Some other thoughts:

  • I went to see the film with someone who has seen the original Total Recall and he said that this version is very similar. So it is less of a reimagining and more of a remake. He liked this version, but was glad that he hadn’t shelled out any cash to see it. There are some differences, but mostly it is the same basic movie. There is at least one reference to the original movie that I didn’t get; I wondered why everyone was laughing at something that I didn’t think was very funny.
  • The 2012 version is also PG-13, while the original was R. So the violence has apparently been toned down a bit (though there is some brief nudity).
  • There are some visual references that are amusing, so keep your eyes peeled. In particular, look who appears on the currency in the future. It’s a quick shot, so you have to pay attention.
  • What is up with people bringing babies to the movies? I never noticed this happening in the past, but suddenly there are a lot of people with infants at screenings. I just don’t get this and when I saw a family bring in a stroller, I rolled my eyes. Thankfully, this little one was much quieter than the baby at The Amazing Spiderman.
  • I wish they had given Bryan Cranston more to do; he has a minor part as the leader of the UFB. He’s so fantastic on Breaking Bad that it is a little frustrating to see the roles he gets in movies. Give this guy something more substantial!
  • Speaking of the UFB, it was an interesting choice to have the two surviving regions of the world be Australia (The Colony) and Europe/Asia. The United States didn’t make it? But we’re the greatest country in the world! How could this be? (tongue firmly planted in cheek)
  • Justin Timberlake better mind his Ps and Qs; his future wife (Biel) can throw a punch.
  • I couldn’t really gauge the audience’s reception to the film; as soon as it ended, everyone just got up and left, seemingly with no visible reaction. Usually I can figure out what people generally thought – you’ll hear people groan or people will clap. This audience was unreadable.
  • No need to hang around after the credits – there are no bonus scenes for this film.
  • Why yes – that is Harold (John Cho) from the Harold and Kumar movies who is working at the Rekall center.
  • Speaking of Rekall – I have no idea why they decided to spell it that way. Seems unnecessary and offends my inner grammar and spelling police.
  • I finally got to see some new trailers before this film and I am very excited for Skyfall, the new James Bond film. A friend got me into the 007 series a while ago and I look forward to the new installments. I like Daniel Craig as Bond quite a bit.

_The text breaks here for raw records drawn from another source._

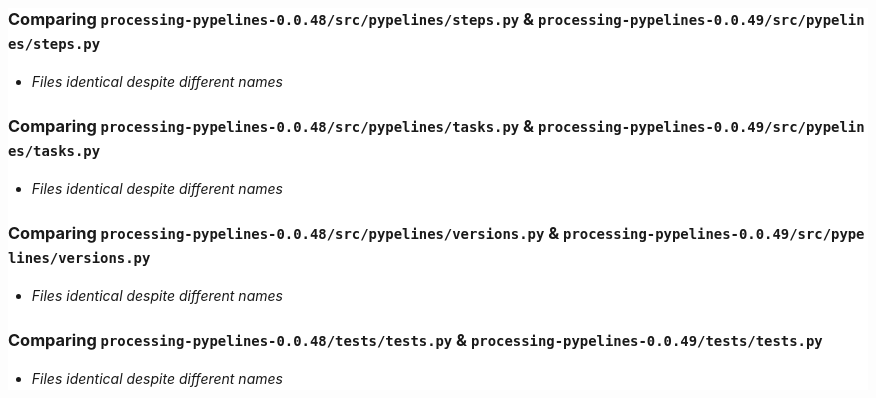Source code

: ### Comparing `processing-pypelines-0.0.48/src/pypelines/steps.py` & `processing-pypelines-0.0.49/src/pypelines/steps.py`

 * *Files identical despite different names*

### Comparing `processing-pypelines-0.0.48/src/pypelines/tasks.py` & `processing-pypelines-0.0.49/src/pypelines/tasks.py`

 * *Files identical despite different names*

### Comparing `processing-pypelines-0.0.48/src/pypelines/versions.py` & `processing-pypelines-0.0.49/src/pypelines/versions.py`

 * *Files identical despite different names*

### Comparing `processing-pypelines-0.0.48/tests/tests.py` & `processing-pypelines-0.0.49/tests/tests.py`

 * *Files identical despite different names*

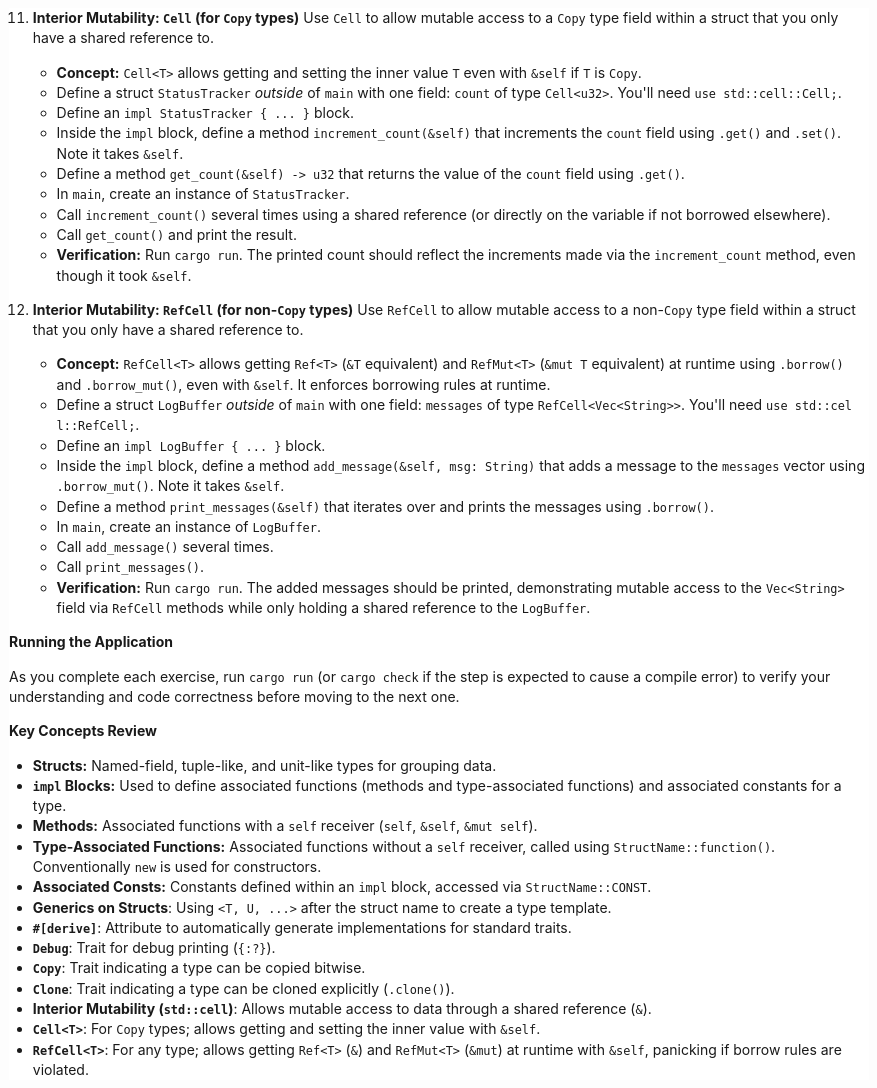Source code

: 11. **Interior Mutability: `Cell` (for `Copy` types)**
    Use `Cell` to allow mutable access to a `Copy` type field within a struct that you only have a shared reference to.

    *   **Concept:** `Cell<T>` allows getting and setting the inner value `T` even with `&self` if `T` is `Copy`.
    *   Define a struct `StatusTracker` *outside* of `main` with one field: `count` of type `Cell<u32>`. You'll need `use std::cell::Cell;`.
    *   Define an `impl StatusTracker { ... }` block.
    *   Inside the `impl` block, define a method `increment_count(&self)` that increments the `count` field using `.get()` and `.set()`. Note it takes `&self`.
    *   Define a method `get_count(&self) -> u32` that returns the value of the `count` field using `.get()`.
    *   In `main`, create an instance of `StatusTracker`.
    *   Call `increment_count()` several times using a shared reference (or directly on the variable if not borrowed elsewhere).
    *   Call `get_count()` and print the result.
    *   **Verification:** Run `cargo run`. The printed count should reflect the increments made via the `increment_count` method, even though it took `&self`.

12. **Interior Mutability: `RefCell` (for non-`Copy` types)**
    Use `RefCell` to allow mutable access to a non-`Copy` type field within a struct that you only have a shared reference to.

    *   **Concept:** `RefCell<T>` allows getting `Ref<T>` (`&T` equivalent) and `RefMut<T>` (`&mut T` equivalent) at runtime using `.borrow()` and `.borrow_mut()`, even with `&self`. It enforces borrowing rules at runtime.
    *   Define a struct `LogBuffer` *outside* of `main` with one field: `messages` of type `RefCell<Vec<String>>`. You'll need `use std::cell::RefCell;`.
    *   Define an `impl LogBuffer { ... }` block.
    *   Inside the `impl` block, define a method `add_message(&self, msg: String)` that adds a message to the `messages` vector using `.borrow_mut()`. Note it takes `&self`.
    *   Define a method `print_messages(&self)` that iterates over and prints the messages using `.borrow()`.
    *   In `main`, create an instance of `LogBuffer`.
    *   Call `add_message()` several times.
    *   Call `print_messages()`.
    *   **Verification:** Run `cargo run`. The added messages should be printed, demonstrating mutable access to the `Vec<String>` field via `RefCell` methods while only holding a shared reference to the `LogBuffer`.

**Running the Application**

As you complete each exercise, run `cargo run` (or `cargo check` if the step is expected to cause a compile error) to verify your understanding and code correctness before moving to the next one.

**Key Concepts Review**

*   **Structs:** Named-field, tuple-like, and unit-like types for grouping data.
*   **`impl` Blocks:** Used to define associated functions (methods and type-associated functions) and associated constants for a type.
*   **Methods:** Associated functions with a `self` receiver (`self`, `&self`, `&mut self`).
*   **Type-Associated Functions:** Associated functions without a `self` receiver, called using `StructName::function()`. Conventionally `new` is used for constructors.
*   **Associated Consts:** Constants defined within an `impl` block, accessed via `StructName::CONST`.
*   **Generics on Structs**: Using `<T, U, ...>` after the struct name to create a type template.
*   **`#[derive]`**: Attribute to automatically generate implementations for standard traits.
*   **`Debug`**: Trait for debug printing (`{:?}`).
*   **`Copy`**: Trait indicating a type can be copied bitwise.
*   **`Clone`**: Trait indicating a type can be cloned explicitly (`.clone()`).
*   **Interior Mutability (`std::cell`)**: Allows mutable access to data through a shared reference (`&`).
*   **`Cell<T>`**: For `Copy` types; allows getting and setting the inner value with `&self`.
*   **`RefCell<T>`**: For any type; allows getting `Ref<T>` (`&`) and `RefMut<T>` (`&mut`) at runtime with `&self`, panicking if borrow rules are violated.
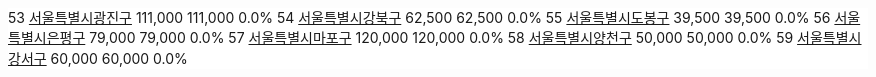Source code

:   <tr class="item">
    <td>53</td>
    <td><a href="/apt/서울특별시광진구">서울특별시광진구</a></td>
    <td>111,000</td>
    <td>111,000</td>
    <td>0.0%</td>
  </tr>

  <tr class="item">
    <td>54</td>
    <td><a href="/apt/서울특별시강북구">서울특별시강북구</a></td>
    <td>62,500</td>
    <td>62,500</td>
    <td>0.0%</td>
  </tr>

  <tr class="item">
    <td>55</td>
    <td><a href="/apt/서울특별시도봉구">서울특별시도봉구</a></td>
    <td>39,500</td>
    <td>39,500</td>
    <td>0.0%</td>
  </tr>

  <tr class="item">
    <td>56</td>
    <td><a href="/apt/서울특별시은평구">서울특별시은평구</a></td>
    <td>79,000</td>
    <td>79,000</td>
    <td>0.0%</td>
  </tr>

  <tr class="item">
    <td>57</td>
    <td><a href="/apt/서울특별시마포구">서울특별시마포구</a></td>
    <td>120,000</td>
    <td>120,000</td>
    <td>0.0%</td>
  </tr>

  <tr class="item">
    <td>58</td>
    <td><a href="/apt/서울특별시양천구">서울특별시양천구</a></td>
    <td>50,000</td>
    <td>50,000</td>
    <td>0.0%</td>
  </tr>

  <tr class="item">
    <td>59</td>
    <td><a href="/apt/서울특별시강서구">서울특별시강서구</a></td>
    <td>60,000</td>
    <td>60,000</td>
    <td>0.0%</td>
  </tr>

All in all, I enjoyed Total Recall much more than I expected to and I plan to watch the original over the weekend to see how it compares. Depending what I think, I may update this post with my impression of the original.  The reviews for the current film haven’t been great and I’m guessing that it is because it suffers in comparison to the 1990 version. People seem to think that this was an unnecessary remake, but I’m not sure that any remake, or film for that matter, is really all that necessary. I may even check out the Philip K. Dick short story, “We Can Remember It For You Wholesale” to see how the source material ties in. If you were a fan of the Schwarzenegger film, this remake may not be worth your time and money. But as a Total Recall newbie, I thought it was fairly entertaining and I was glad I finally saw some version of the story.

Total Recall opens nationwide today.